▶ **Exercise**: Check each line of the material below, and copy it if it holds the string "روبرت".

# # # #

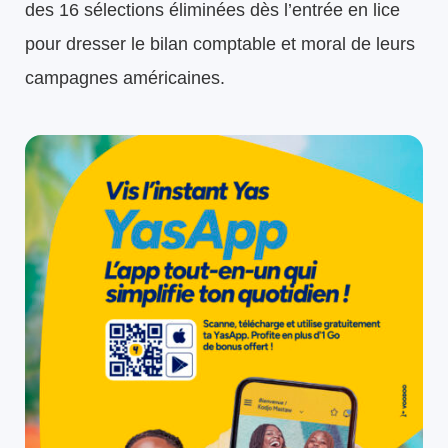
des 16 sélections éliminées dès l’entrée en lice
pour dresser le bilan comptable et moral de leurs
campagnes américaines.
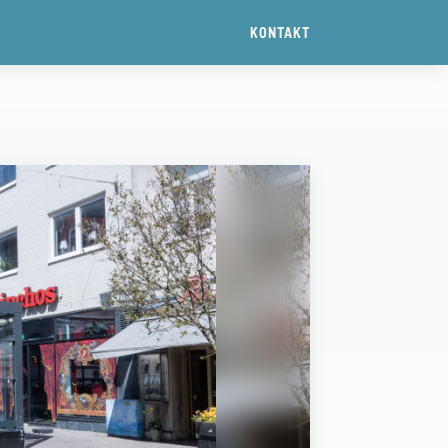
KONTAKT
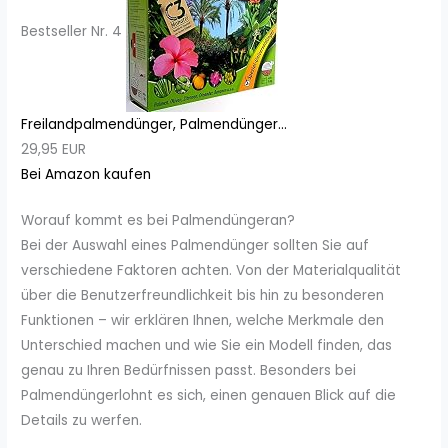
Bestseller Nr. 4
Freilandpalmendünger, Palmendünger...
29,95 EUR
Bei Amazon kaufen
Worauf kommt es bei Palmendüngeran?
Bei der Auswahl eines Palmendünger sollten Sie auf
verschiedene Faktoren achten. Von der Materialqualität
über die Benutzerfreundlichkeit bis hin zu besonderen
Funktionen – wir erklären Ihnen, welche Merkmale den
Unterschied machen und wie Sie ein Modell finden, das
genau zu Ihren Bedürfnissen passt. Besonders bei
Palmendüngerlohnt es sich, einen genauen Blick auf die
Details zu werfen.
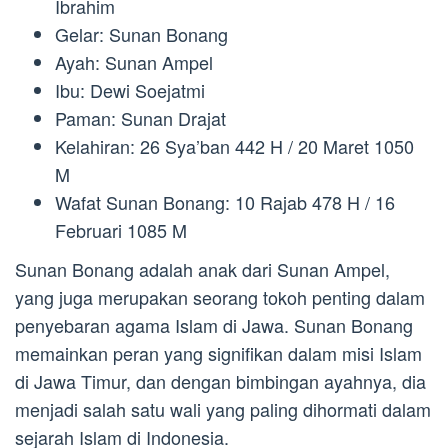
Ibrahim
Gelar: Sunan Bonang
Ayah: Sunan Ampel
Ibu: Dewi Soejatmi
Paman: Sunan Drajat
Kelahiran: 26 Sya’ban 442 H / 20 Maret 1050
M
Wafat Sunan Bonang: 10 Rajab 478 H / 16
Februari 1085 M
Sunan Bonang adalah anak dari Sunan Ampel,
yang juga merupakan seorang tokoh penting dalam
penyebaran agama Islam di Jawa. Sunan Bonang
memainkan peran yang signifikan dalam misi Islam
di Jawa Timur, dan dengan bimbingan ayahnya, dia
menjadi salah satu wali yang paling dihormati dalam
sejarah Islam di Indonesia.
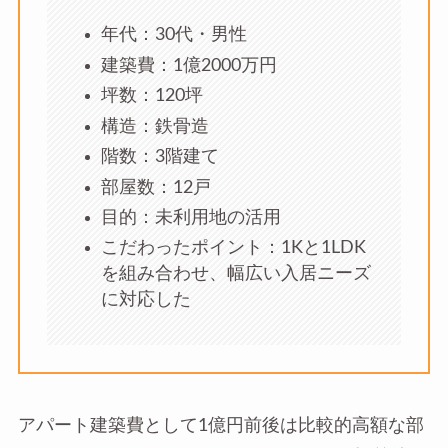
年代：30代・男性
建築費：1億2000万円
坪数：120坪
構造：鉄骨造
階数：3階建て
部屋数：12戸
目的：未利用地の活用
こだわったポイント：1Kと1LDK
を組み合わせ、幅広い入居ニーズ
に対応した
アパート建築費として1億円前後は比較的高額な部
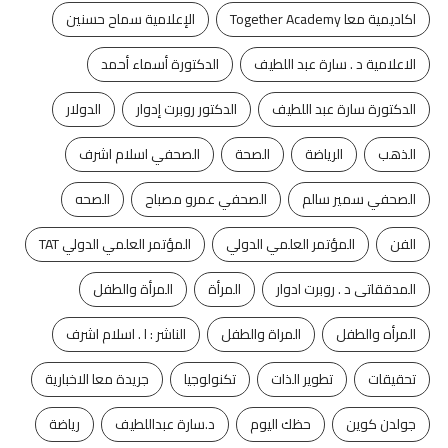
اكاديمية معا Together Academy
الإعلامية سماح حسنين
الاعلامية د . سارة عبد اللطيف
الدكتورة أسماء أحمد
الدكتورة سارة عبد اللطيف
الدكتور روبرت إدوار
الدولار
الذهب
الرياضة
الصحة
الصحفي اسلام اشرف
الصحفي سمير سالم
الصحفي عمرو مصباح
الصحه
الفن
المؤتمر العلمي الدولي
المؤتمر العلمي الدولي TAT
المدققاتى د . روبرت ادوار
المرأة
المرأة والطفل
المرأه والطفل
المراة والطفل
الناشر : ا . اسلام اشرف
تحقيقات
تطوير الذات
تكنولوجيا
جريدة معا الاخبارية
جولدن كوين
حظك اليوم
د.سارة عبداللطيف
رياضة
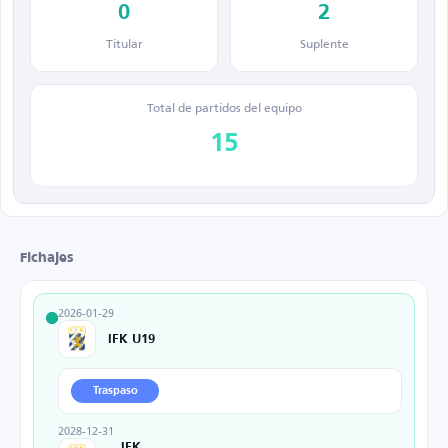
0
2
Titular
Suplente
Total de partidos del equipo
15
Fichajes
2026-01-29
IFK U19
Traspaso
2028-12-31
IFK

# # # #

▶ **Response for this exercise**:
الدكتور روبرت إدوار
المدققاتى د . روبرت ادوار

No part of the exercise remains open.